■ **Problem statement**
Return every line of the records below unchanged, keeping each character, space, and line break in its original order.

■ **Given information**
▽
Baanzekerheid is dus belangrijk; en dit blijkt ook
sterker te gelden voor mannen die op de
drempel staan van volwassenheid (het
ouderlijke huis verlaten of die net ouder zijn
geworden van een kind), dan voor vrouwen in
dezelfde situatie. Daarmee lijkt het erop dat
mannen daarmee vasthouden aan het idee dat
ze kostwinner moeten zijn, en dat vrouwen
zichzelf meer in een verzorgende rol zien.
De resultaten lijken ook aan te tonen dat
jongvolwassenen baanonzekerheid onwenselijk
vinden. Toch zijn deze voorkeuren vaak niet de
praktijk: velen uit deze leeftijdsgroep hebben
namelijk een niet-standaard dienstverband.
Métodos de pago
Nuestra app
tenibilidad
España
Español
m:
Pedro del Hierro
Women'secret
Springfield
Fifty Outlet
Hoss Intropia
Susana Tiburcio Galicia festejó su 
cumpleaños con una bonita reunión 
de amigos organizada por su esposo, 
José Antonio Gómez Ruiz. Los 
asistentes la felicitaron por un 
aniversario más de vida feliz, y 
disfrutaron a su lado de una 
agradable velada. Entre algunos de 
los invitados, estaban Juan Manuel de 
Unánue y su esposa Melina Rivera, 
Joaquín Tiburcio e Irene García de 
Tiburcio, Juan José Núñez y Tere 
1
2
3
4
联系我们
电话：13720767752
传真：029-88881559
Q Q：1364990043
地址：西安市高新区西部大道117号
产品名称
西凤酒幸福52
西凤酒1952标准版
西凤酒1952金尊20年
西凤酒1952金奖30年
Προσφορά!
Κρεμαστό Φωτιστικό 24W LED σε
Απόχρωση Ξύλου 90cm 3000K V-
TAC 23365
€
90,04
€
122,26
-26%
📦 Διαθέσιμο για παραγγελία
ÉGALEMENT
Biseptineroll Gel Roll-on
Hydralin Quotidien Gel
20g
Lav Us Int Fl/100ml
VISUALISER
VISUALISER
△
■ **Task answer**
Baanzekerheid is dus belangrijk; en dit blijkt ook
sterker te gelden voor mannen die op de
drempel staan van volwassenheid (het
ouderlijke huis verlaten of die net ouder zijn
geworden van een kind), dan voor vrouwen in
dezelfde situatie. Daarmee lijkt het erop dat
mannen daarmee vasthouden aan het idee dat
ze kostwinner moeten zijn, en dat vrouwen
zichzelf meer in een verzorgende rol zien.
De resultaten lijken ook aan te tonen dat
jongvolwassenen baanonzekerheid onwenselijk
vinden. Toch zijn deze voorkeuren vaak niet de
praktijk: velen uit deze leeftijdsgroep hebben
namelijk een niet-standaard dienstverband.
Métodos de pago
Nuestra app
tenibilidad
España
Español
m:
Pedro del Hierro
Women'secret
Springfield
Fifty Outlet
Hoss Intropia
Susana Tiburcio Galicia festejó su 
cumpleaños con una bonita reunión 
de amigos organizada por su esposo, 
José Antonio Gómez Ruiz. Los 
asistentes la felicitaron por un 
aniversario más de vida feliz, y 
disfrutaron a su lado de una 
agradable velada. Entre algunos de 
los invitados, estaban Juan Manuel de 
Unánue y su esposa Melina Rivera, 
Joaquín Tiburcio e Irene García de 
Tiburcio, Juan José Núñez y Tere 
1
2
3
4
联系我们
电话：13720767752
传真：029-88881559
Q Q：1364990043
地址：西安市高新区西部大道117号
产品名称
西凤酒幸福52
西凤酒1952标准版
西凤酒1952金尊20年
西凤酒1952金奖30年
Προσφορά!
Κρεμαστό Φωτιστικό 24W LED σε
Απόχρωση Ξύλου 90cm 3000K V-
TAC 23365
€
90,04
€
122,26
-26%
📦 Διαθέσιμο για παραγγελία
ÉGALEMENT
Biseptineroll Gel Roll-on
Hydralin Quotidien Gel
20g
Lav Us Int Fl/100ml
VISUALISER
VISUALISER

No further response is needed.